Abstract

When metastatic ipsilateral central lymph nodes from thyroid cancer are identified pre- or intraoperatively (cN1a), ipsilateral central lymph node dissection should be performed concomitantly with thyroidectomy. When the patient is N1a on one side, contralateral prophylactic central lymph node dissection can also be considered. Prophylactic ipsilateral lymph dissection is not recommended. Ipsilateral compartment lymph node dissection is recommended in the corresponding sector for treatment of thyroid cancer with lymph node involvement (cN1b).
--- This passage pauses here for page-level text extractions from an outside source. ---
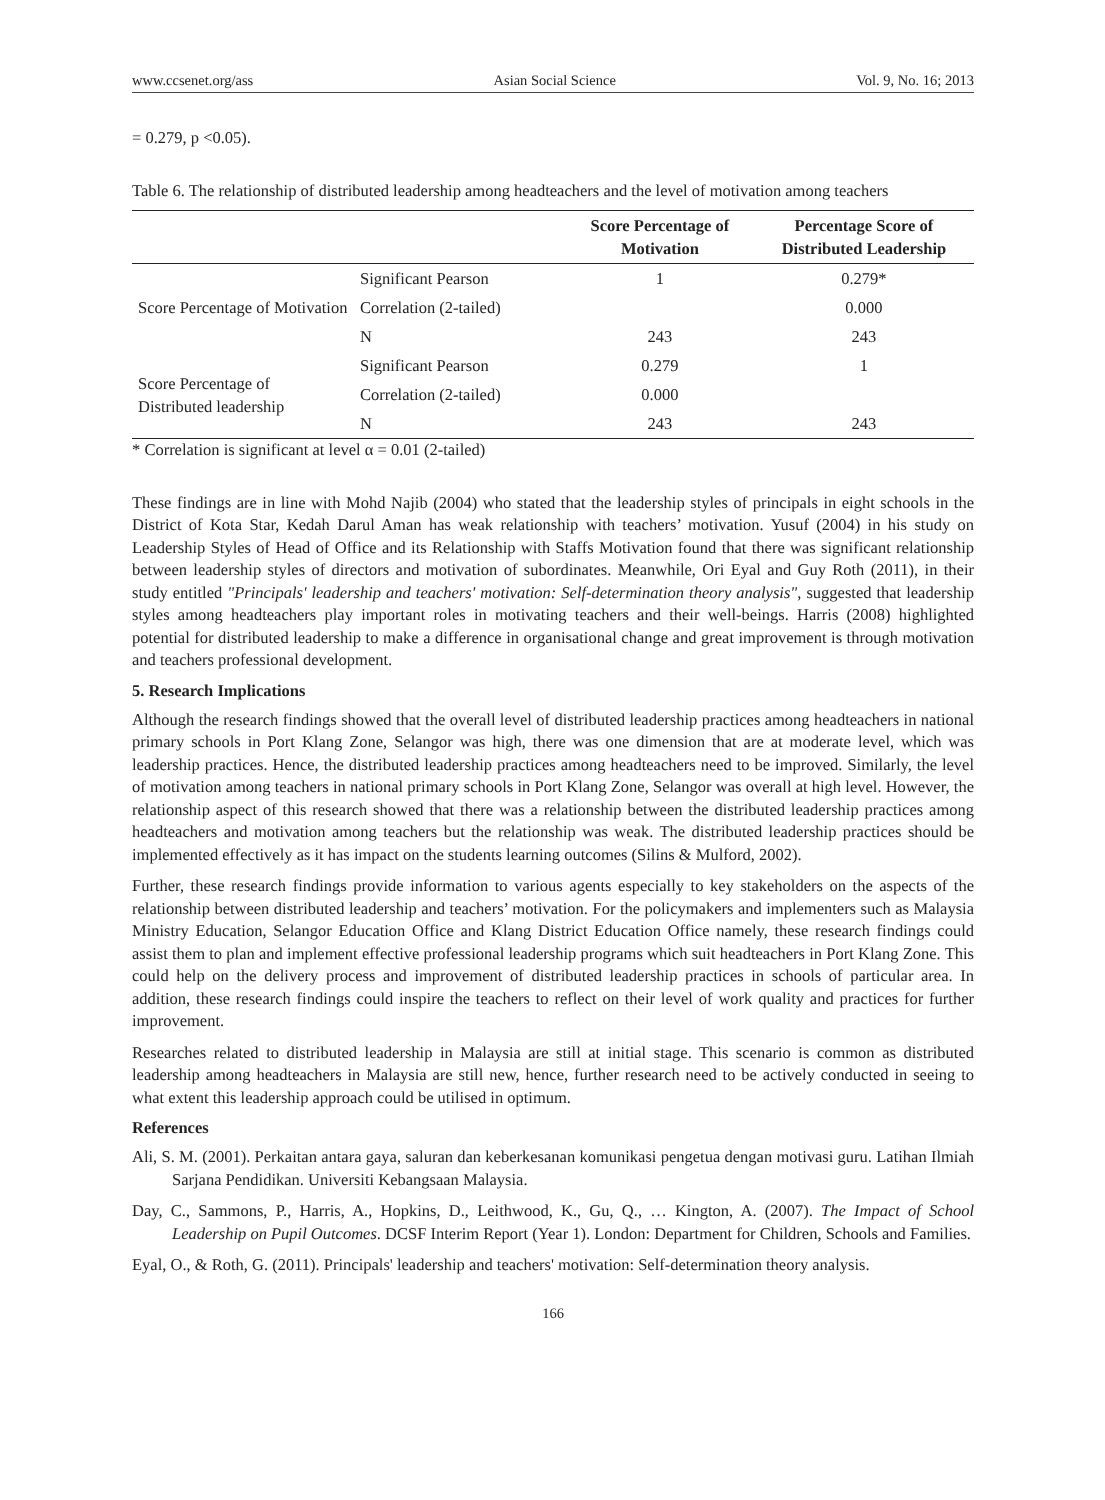www.ccsenet.org/ass Asian Social Science Vol. 9, No. 16; 2013
= 0.279, p <0.05).
Table 6. The relationship of distributed leadership among headteachers and the level of motivation among teachers
| | | Score Percentage of Motivation | Percentage Score of Distributed Leadership |
| --- | --- | --- | --- |
| Score Percentage of Motivation | Significant Pearson | 1 | 0.279* |
| | Correlation (2-tailed) | | 0.000 |
| | N | 243 | 243 |
| Score Percentage of Distributed leadership | Significant Pearson | 0.279 | 1 |
| | Correlation (2-tailed) | 0.000 | |
| | N | 243 | 243 |
* Correlation is significant at level α = 0.01 (2-tailed)
These findings are in line with Mohd Najib (2004) who stated that the leadership styles of principals in eight schools in the District of Kota Star, Kedah Darul Aman has weak relationship with teachers’ motivation. Yusuf (2004) in his study on Leadership Styles of Head of Office and its Relationship with Staffs Motivation found that there was significant relationship between leadership styles of directors and motivation of subordinates. Meanwhile, Ori Eyal and Guy Roth (2011), in their study entitled "Principals' leadership and teachers' motivation: Self-determination theory analysis", suggested that leadership styles among headteachers play important roles in motivating teachers and their well-beings. Harris (2008) highlighted potential for distributed leadership to make a difference in organisational change and great improvement is through motivation and teachers professional development.
5. Research Implications
Although the research findings showed that the overall level of distributed leadership practices among headteachers in national primary schools in Port Klang Zone, Selangor was high, there was one dimension that are at moderate level, which was leadership practices. Hence, the distributed leadership practices among headteachers need to be improved. Similarly, the level of motivation among teachers in national primary schools in Port Klang Zone, Selangor was overall at high level. However, the relationship aspect of this research showed that there was a relationship between the distributed leadership practices among headteachers and motivation among teachers but the relationship was weak. The distributed leadership practices should be implemented effectively as it has impact on the students learning outcomes (Silins & Mulford, 2002).
Further, these research findings provide information to various agents especially to key stakeholders on the aspects of the relationship between distributed leadership and teachers’ motivation. For the policymakers and implementers such as Malaysia Ministry Education, Selangor Education Office and Klang District Education Office namely, these research findings could assist them to plan and implement effective professional leadership programs which suit headteachers in Port Klang Zone. This could help on the delivery process and improvement of distributed leadership practices in schools of particular area. In addition, these research findings could inspire the teachers to reflect on their level of work quality and practices for further improvement.
Researches related to distributed leadership in Malaysia are still at initial stage. This scenario is common as distributed leadership among headteachers in Malaysia are still new, hence, further research need to be actively conducted in seeing to what extent this leadership approach could be utilised in optimum.
References
Ali, S. M. (2001). Perkaitan antara gaya, saluran dan keberkesanan komunikasi pengetua dengan motivasi guru. Latihan Ilmiah Sarjana Pendidikan. Universiti Kebangsaan Malaysia.
Day, C., Sammons, P., Harris, A., Hopkins, D., Leithwood, K., Gu, Q., … Kington, A. (2007). The Impact of School Leadership on Pupil Outcomes. DCSF Interim Report (Year 1). London: Department for Children, Schools and Families.
Eyal, O., & Roth, G. (2011). Principals' leadership and teachers' motivation: Self-determination theory analysis.
166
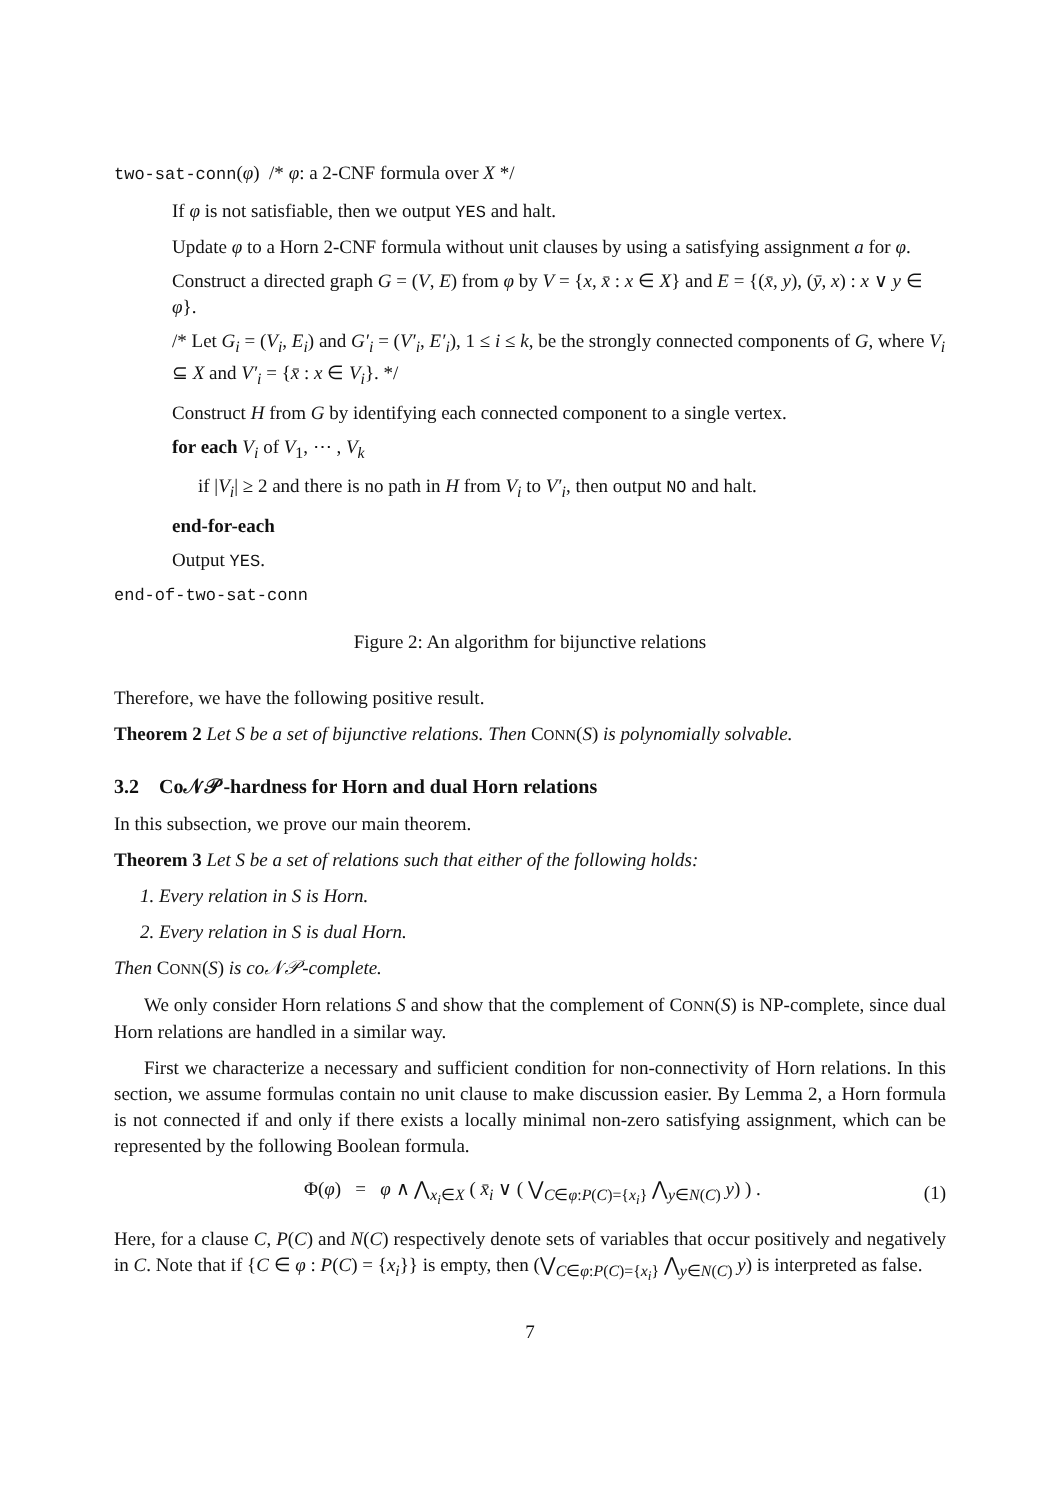two-sat-conn(φ) /* φ: a 2-CNF formula over X */
If φ is not satisfiable, then we output YES and halt.
Update φ to a Horn 2-CNF formula without unit clauses by using a satisfying assignment a for φ.
Construct a directed graph G = (V, E) from φ by V = {x, x̄ : x ∈ X} and E = {(x̄, y), (ȳ, x) : x ∨ y ∈ φ}.
/* Let G<sub>i</sub> = (V<sub>i</sub>, E<sub>i</sub>) and G′<sub>i</sub> = (V′<sub>i</sub>, E′<sub>i</sub>), 1 ≤ i ≤ k, be the strongly connected components of G, where V<sub>i</sub> ⊆ X and V′<sub>i</sub> = {x̄ : x ∈ V<sub>i</sub>}. */
Construct H from G by identifying each connected component to a single vertex.
for each V<sub>i</sub> of V<sub>1</sub>, ⋯ , V<sub>k</sub>
if |V<sub>i</sub>| ≥ 2 and there is no path in H from V<sub>i</sub> to V′<sub>i</sub>, then output NO and halt.
end-for-each
Output YES.
end-of-two-sat-conn
Figure 2: An algorithm for bijunctive relations
Therefore, we have the following positive result.
Theorem 2 Let S be a set of bijunctive relations. Then CONN(S) is polynomially solvable.
3.2 Co𝒩𝒫-hardness for Horn and dual Horn relations
In this subsection, we prove our main theorem.
Theorem 3 Let S be a set of relations such that either of the following holds:
1. Every relation in S is Horn.
2. Every relation in S is dual Horn.
Then CONN(S) is co𝒩𝒫-complete.
We only consider Horn relations S and show that the complement of CONN(S) is NP-complete, since dual Horn relations are handled in a similar way.
First we characterize a necessary and sufficient condition for non-connectivity of Horn relations. In this section, we assume formulas contain no unit clause to make discussion easier. By Lemma 2, a Horn formula is not connected if and only if there exists a locally minimal non-zero satisfying assignment, which can be represented by the following Boolean formula.
Φ(φ) = φ ∧ ⋀<sub>x<sub>i</sub>∈X</sub> ( x̄<sub>i</sub> ∨ ( ⋁<sub>C∈φ:P(C)={x<sub>i</sub>}</sub> ⋀<sub>y∈N(C)</sub> y) ) . (1)
Here, for a clause C, P(C) and N(C) respectively denote sets of variables that occur positively and negatively in C. Note that if {C ∈ φ : P(C) = {x<sub>i</sub>}} is empty, then (⋁<sub>C∈φ:P(C)={x<sub>i</sub>}</sub> ⋀<sub>y∈N(C)</sub> y) is interpreted as false.
7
Lymph node dissection can be limited to sectors III and IV when one of these sectors (or both) is involved and ultrasound does not demonstrate involvement of the other lateral sectors. Associated prophylactic lymph node dissection of sectors IIA and IIB is not recommended, while lymph node dissection of sector V (and exceptionally sector I) is indicated only when metastatic lymph nodes are proven. Prophylactic lymph node dissection of sector VB can be considered when positive lymph nodes are identified in sectors II, III and IV. When isolated metastatic lateral lymph nodes are identified (cN1b), prophylactic central (sector VI) lymph node dissection is recommended on the same side as the lateral compartment in addition to ipsilateral lateral lymph node compartment dissection. The level of evidence is insufficient to recommend prophylactic lateral lymph node dissection on the contralateral side for unilateral cN1b tumors. This type of lymph node dissection can be discussed for tumors that are at high risk of recurrence, bilateral tumors, in case of ipsilateral lateral lymph nodes > 3cm or in presence of > 4 metastatic lymph nodes in the central compartment.